Before launching CityPockets, Yeoh was a management consultant for KPMG and Opera Solutions—with a focus on strategy, marketing and operations. It wasn’t what she thought it’d be, especially during the economic downturn. She wanted to make a real impact in the world and launching a tech company seemed like a good way to do that.

The research, design, and development of a prototype came next. She and CityPockets co-founder Jhony Fung ’05 CS, then a senior developer at IBM Technology, logged many hours investigating the idea and crafting a user-friendly interface. After two months, they launched the beta version. A couple hundred friends joined, and it took off.

CityPockets tracks a user’s daily deals, sending reminders to use them before they expire. It currently supports more than 40 deal sites, including Groupon, LivingSocial, BuyWithMe, and restaurant.com.

Yeoh estimates 40 percent of CityPockets traffic comes from word of mouth. “That’s when you know you have a product that fills a need in the market,” she says.

In a logical extension of its service, CityPockets launched a secondary marketplace in April 2010 to help users sell vouchers they can no longer use. A quarter of users now profit from reselling vouchers, but at its core, CityPockets remains a digital wallet, according to Yeoh. “We’re the best organizer out there and that’s why people come to our site,” she said.

“People are putting money down for a daily deal—pre-paying for a service with an expiration date—and they need a helping hand to manage this new form of currency,” she said. “If you don’t use it in a given time you’re throwing your money away and nobody wants that.”

Yeoh has enjoyed watching her first Internet start-up take off. She continues to study the market as well as field user feedback. Heading into 2012, Yeoh estimated there were about 400 daily deal sites—with CityPockets established as the go-to organizer. The company has found plenty of investors who agree, raising $770,000 in seed funding.

In a way, Yeoh has returned to her business roots. She launched her first business when she was 8, manufacturing and selling a traditional game to school friends in her native Malaysia. She kept at it, even when she encountered obstacles from school administrators.

“The story there,” she said, “is to really put yourself out there, never give up, and don’t let anybody discourage you from realizing your passions.”

Postscript

Yeoh says that in Spring 2012 “I decided to expand into the more established coupons space, and built Reclip.It as a pivot from the CityPockets daily deal model.”  She then shut CityPockets to focus on Reclip.It,  “a social catalog for people to share deals, coupons, and products on sale.” 

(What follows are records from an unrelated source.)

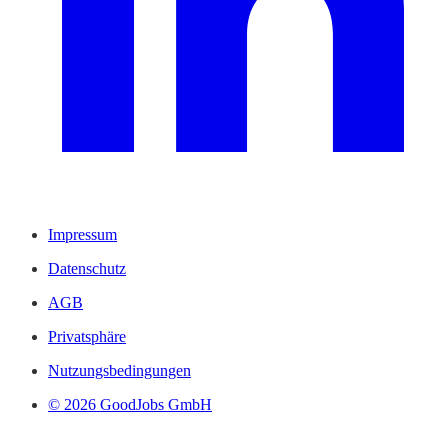
Impressum
Datenschutz
AGB
Privatsphäre
Nutzungsbedingungen
© 2026 GoodJobs GmbH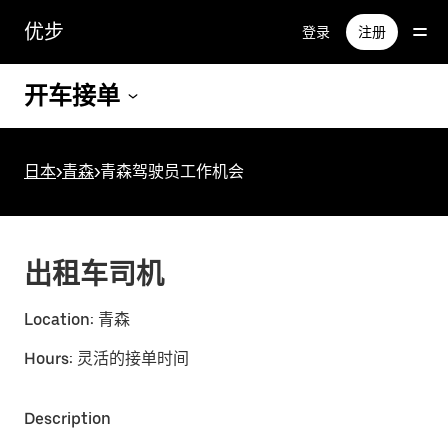
跳
优步
登录
注册
至
主
要
开车接单
内
容
日本
>
青森
>
青森驾驶员工作机会
出租车司机
Location:
青森
Hours:
灵活的接单时间
Description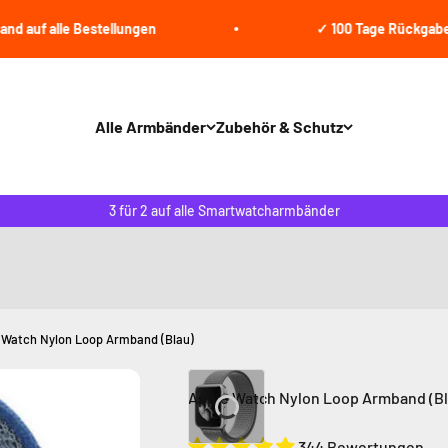
alle Bestellungen
✓ 100 Tage Rückgaberecht &
Alle Armbänder
Zubehör & Schutz
3 für 2 auf alle Smartwatcharmbänder
 Watch Nylon Loop Armband (Blau)
Apple Watch Nylon Loop Armband (Bl
344 Bewertungen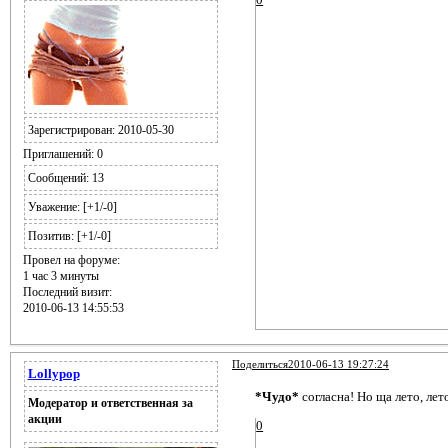
Зарегистрирован
: 2010-05-30
Приглашений:
0
Сообщений:
13
Уважение:
[+1/-0]
Позитив:
[+1/-0]
Провел на форуме:
1 час 3 минуты
Последний визит:
2010-06-13 14:55:53
Поделиться
2010-06-13 19:27:24
Lollypop
*Чудо*
согласна! Но ща лето, лет
Модератор и ответственная за
акции
0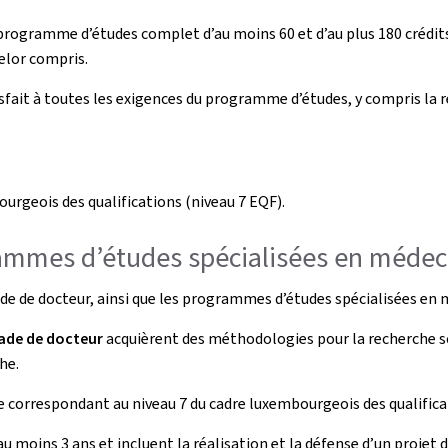
rogramme d’études complet d’au moins 60 et d’au plus 180 crédits
helor compris.
fait à toutes les exigences du programme d’études, y compris la ré
urgeois des qualifications (niveau 7 EQF).
rammes d’études spécialisées en médec
e de docteur, ainsi que les programmes d’études spécialisées en
ade de docteur
acquièrent des méthodologies pour la recherche sc
he.
e correspondant au niveau 7 du cadre luxembourgeois des qualifica
 moins 3 ans et incluent la réalisation et la défense d’un projet de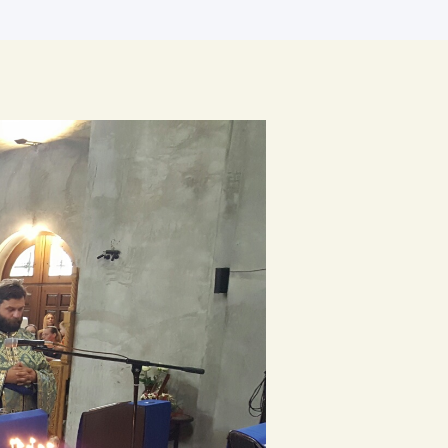
Архиве
април 2026
јануар 2026
септембар 2025
април 2025
јануар 2025
новембар 2024
април 2024
март 2024
јануар 2024
април 2023
април 2022
децембар 2021
април 2021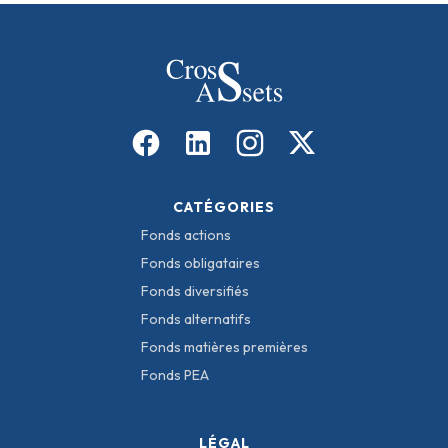
CATÉGORIES
Fonds actions
Fonds obligataires
Fonds diversifiés
Fonds alternatifs
Fonds matières premières
Fonds PEA
LÉGAL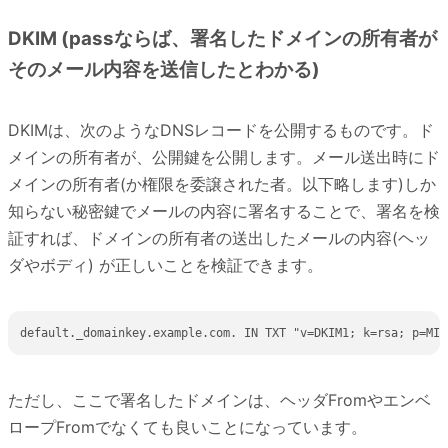
DKIM (passならば、署名したドメインの所有者が
そのメール内容を送信したとわかる)
DKIMは、次のようなDNSレコードを公開するものです。ド
メインの所有者が、公開鍵を公開します。メール送出時にド
メインの所有者(か権限を委譲された者。以下略します)しか
知らない秘密鍵でメールの内容に署名することで、署名を検
証すれば、ドメインの所有者の送出したメールの内容(ヘッ
ダやボディ) が正しいことを検証できます。
ただし、ここで署名したドメインは、ヘッダFromやエンベ
ロープFromでなくても良いことになっています。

The website enables users to follow friends, brands and blogs about deals and get notified whenever they “clip” a deal into a folder, “reclipping” those they like into their own folders.   The idea is to help people who don’t have time to hunt for online deals.  “Our vision is to create a social shopping experience, like an online version of discount department stores and retail outlets, where you discover specials and sales from other like-minded people,” according to Yeoh.

On top of the $750,000 Yeoh raised in 2011, ReClip.It received seed funding from 500Startups, which provides up to $250K in funding for early-stage companies.   500Startups has a 3-month accelerator program to help firms get going.  Yeoh and her team moved to Mountain View, CA to participate in this summer’s accelerator program.   Reclip.It is a member of the fourth batch of 500Startups companies.